→ PROBLEM:
Reproduce every entry exactly and leave its pictures out.

Source data:
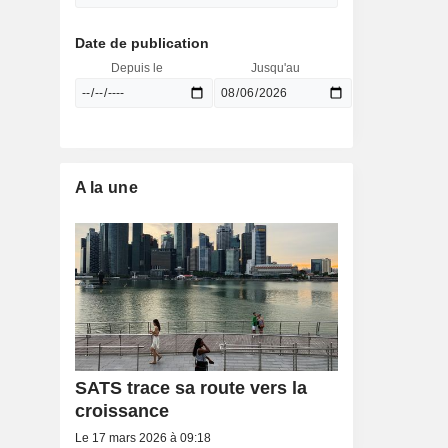
Date de publication
Depuis le
Jusqu'au
A la une
SATS trace sa route vers la
croissance
Le 17 mars 2026 à 09:18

→ TASK OUTPUT:
Date de publication
Depuis le
Jusqu'au
A la une
SATS trace sa route vers la
croissance
Le 17 mars 2026 à 09:18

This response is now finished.